Le contexte et les recours
Les demandeurs détenaient et géraient l’entreprise argentine Aguas Argentinas S.A. (AASA), qui bénéficiait d’un contrat de concession de 30 ans avec le gouvernement argentin pour la fourniture de services publics d’eau et d’assainissement. Dans sa décision de 2010 sur la responsabilité, le tribunal avait jugé que les mesures d’urgence prises par l’Argentine pendant sa crise financière de 2001 avaient entrainé la faillite d’AASA ; il avait à l’époque reporté l’évaluation complexe des pertes encourues par les demandeurs.
Les demandeurs prétendaient au départ avoir subit des pertes à hauteur d’un milliard USD, et souhaitaient des dommages en lien avec le paiement d’un emprunt contracté auprès d’organismes de prêts multilatéraux, la perte de participations dans AASA, des frais de gestion non payés et des dividendes impayés. L’Argentine arguait quant à elle que les pertes des demandeurs étaient nulles puisqu’AASA allait être en faillite pour d’autres raisons sans lien avec les mesures argentines.
La double indemnisation est rejetée par le tribunal
L’Argentine arguait également qu’il existait un risque de double indemnisation, puisqu’AASA réclamait 2 487 600 000 ARS (environ 260 millions USD) devant les tribunaux argentins. Le tribunal détermina qu’aucune double indemnisation n’avait EU lieu puisque le tribunal argentin n’avait accordé aucune indemnisation à AASA à la date de la décision.

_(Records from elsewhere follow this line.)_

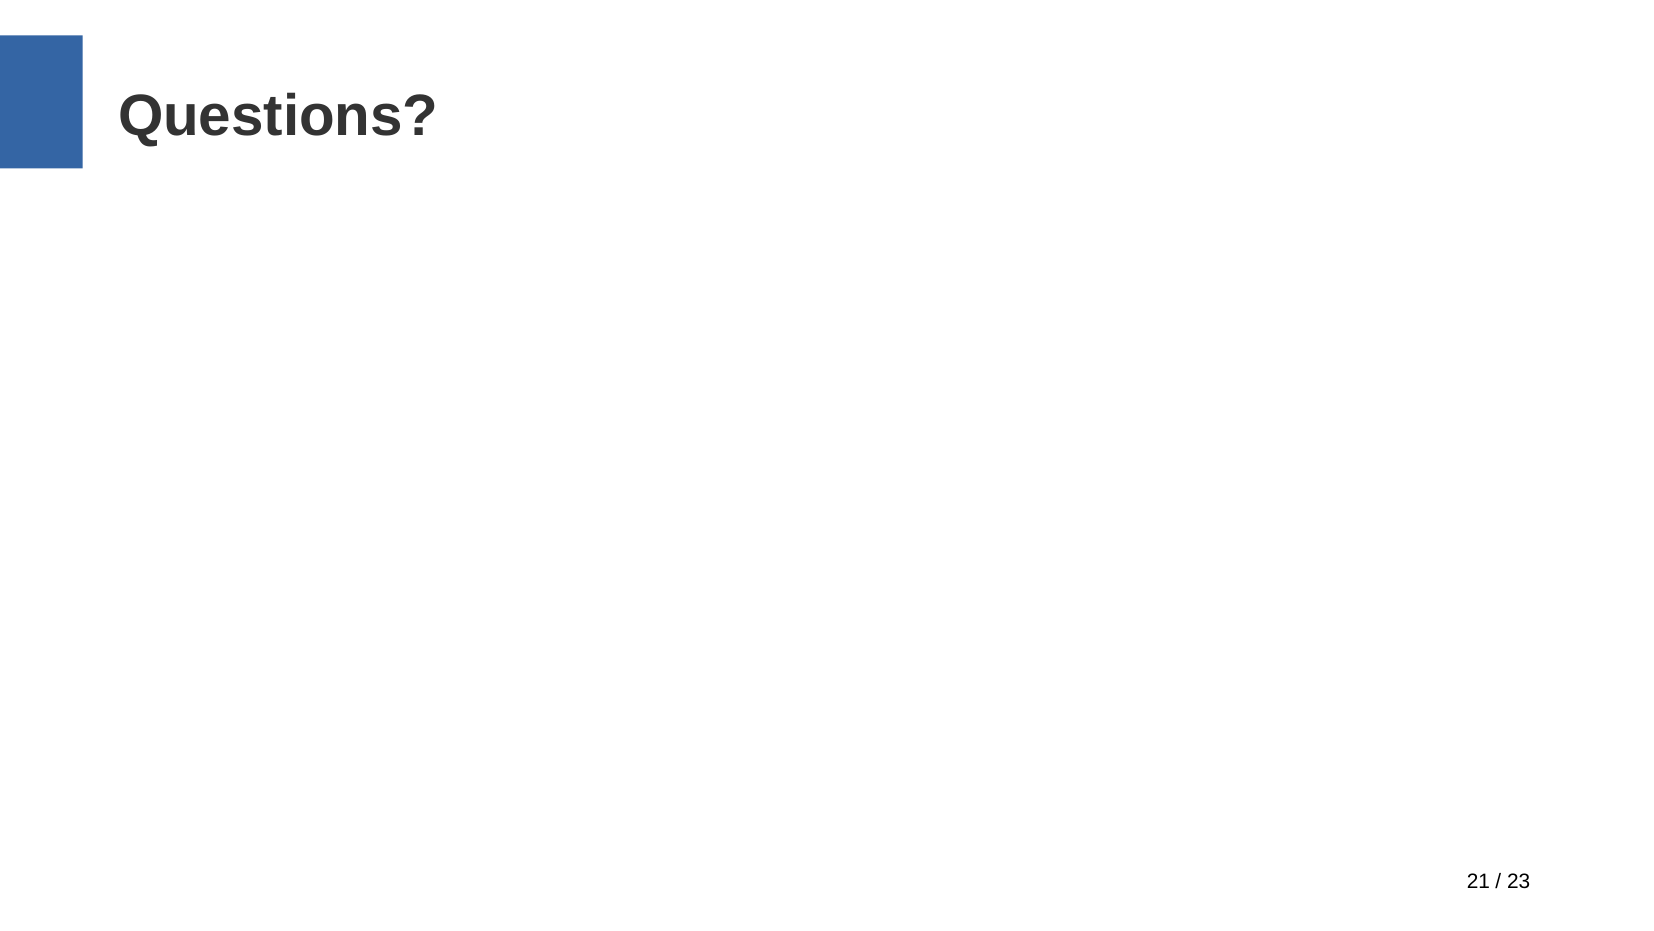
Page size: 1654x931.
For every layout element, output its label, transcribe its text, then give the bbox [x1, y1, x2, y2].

title Questions? [118, 37, 1571, 193]
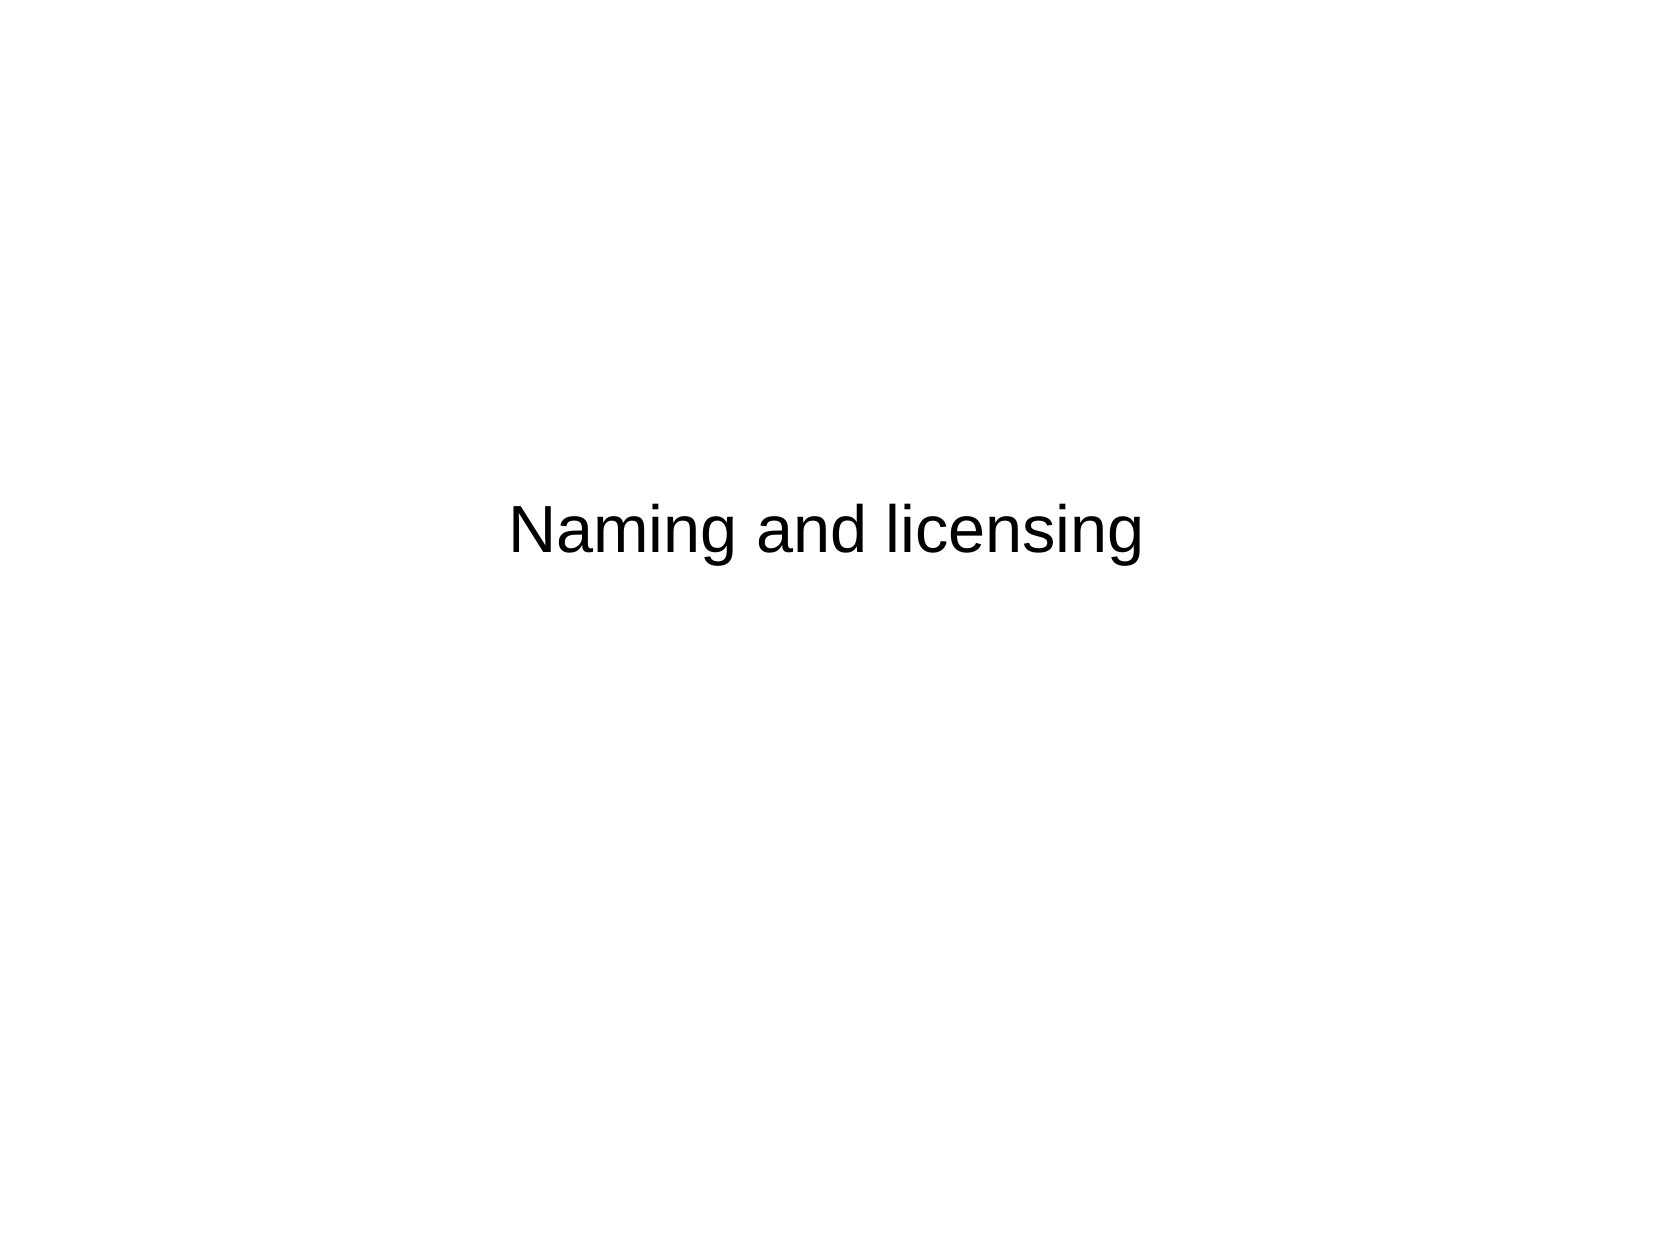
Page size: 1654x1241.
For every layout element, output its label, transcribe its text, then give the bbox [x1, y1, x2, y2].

subtitle Naming and licensing [82, 49, 1571, 1010]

La norme d’indemnisation dans le droit international : l’indemnisation totale
Sur la base des trois Traités bilatéraux d’investissement (TBI) applicables en l’espèce (les TBI France-Argentine, Espagne-Argentine et Royaume-Uni-Argentine), le tribunal détermina que la norme juridique devant être utilisée pour définir l’indemnisation pour la violation par l’Argentine des traités se trouvait dans les principes du droit international. Et comme les parties n’étaient pas d’accord quant aux principes du droit international devant s’appliquer, le tribunal décida de puiser dans le droit international coutumier.
Le tribunal soutint que le non respect par l’Argentine du TJE au titre des traités applicables constituait des faits internationalement illicites. L’Argentine était donc tenue d’indemniser les demandeurs pour les pertes subies du fait de ce non respect de ses obligations internationales et de « mettre les demandeurs dans la situation dans laquelle, selon toute probabilité, ils se seraient trouvés si l’Argentine n’avait pas commis ces faits illicites » (para. 27). Le tribunal examina l’affaire Chorzów Factory afin de déterminer que l’indemnisation intégrale (restitution in integrum) était la norme du droit international coutumier appropriée.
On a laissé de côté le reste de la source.